Magnetic and magneto-elastic couplings in the low-dimensional Heisenberg quantum magnet Cs2CuCl2Br2 with octahedral Cu coordination

Abstract In single crystals of the solid solution Cs 2 CuCl 4 - x Br x ( 0 ⩽ x ⩽ 4 ), depending on the growth conditions, two structural modifications with a tetrahedral or an octahedral Cu environment can be realized. The border compounds (x = 0 and 4) with a tetrahedral Cu coordination have been recognized as model systems for quasi-2D frustrated anisotropic triangular quantum antiferromagnets. This holds true also for the newly discovered stoichiometric compounds with x = 1 and 2. In contrast, the systems exhibiting an octahedral Cu environment can be classified as quasi-2D ferromagnets characterized by ferromagnetic layers with a weak inter-layer coupling. Here we study the magnetic and magneto-elastic couplings for the low-dimensional Heisenberg quantum magnet Cs 2 CuCl 2 Br 2 with octahedral Cu coordination.

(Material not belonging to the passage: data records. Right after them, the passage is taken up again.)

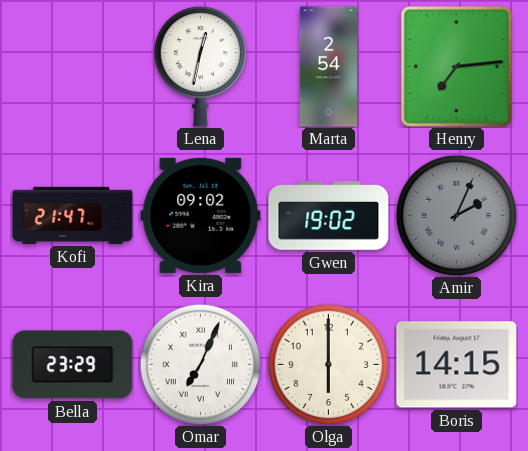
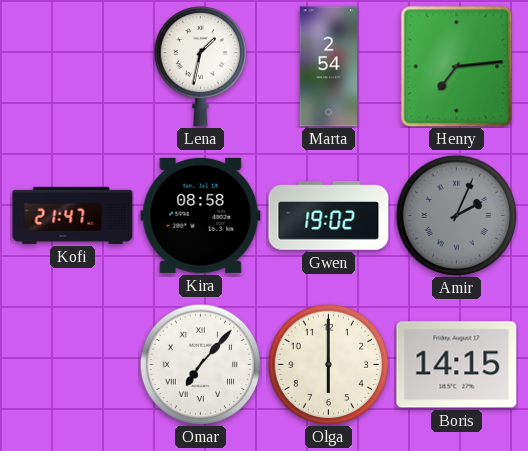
Lena: 12:32 -> 1:32
Kira: 09:02 -> 08:58
Bella: 23:29 -> none
Omar: 7:04 -> 7:07
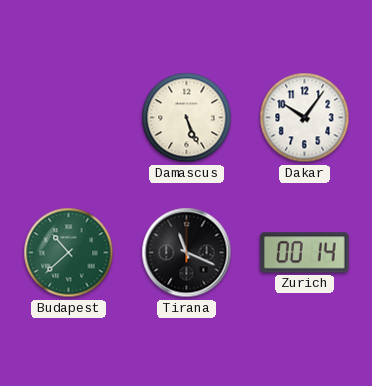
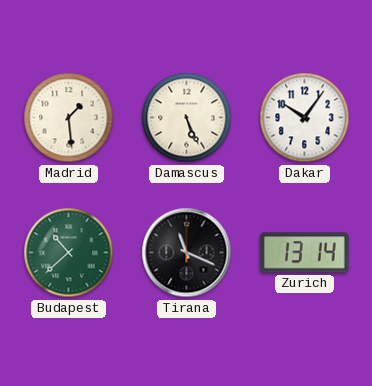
Madrid: none -> 1:29
Zurich: 00:14 -> 13:14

By applying magnetic susceptibility measurements under varying hydrostatic (He-gas) pressure, χ ( T , p ) , we determine the pressure dependence of the magnetic coupling constant ∂ J / ∂ p and estimate the magneto-elastic couplings ∂ J / ∂ ∊ v . These values are enhanced by almost one order of magnitude compared to Cs 2 CuCl 2 Br 2 with tetrahedral Cu coordination.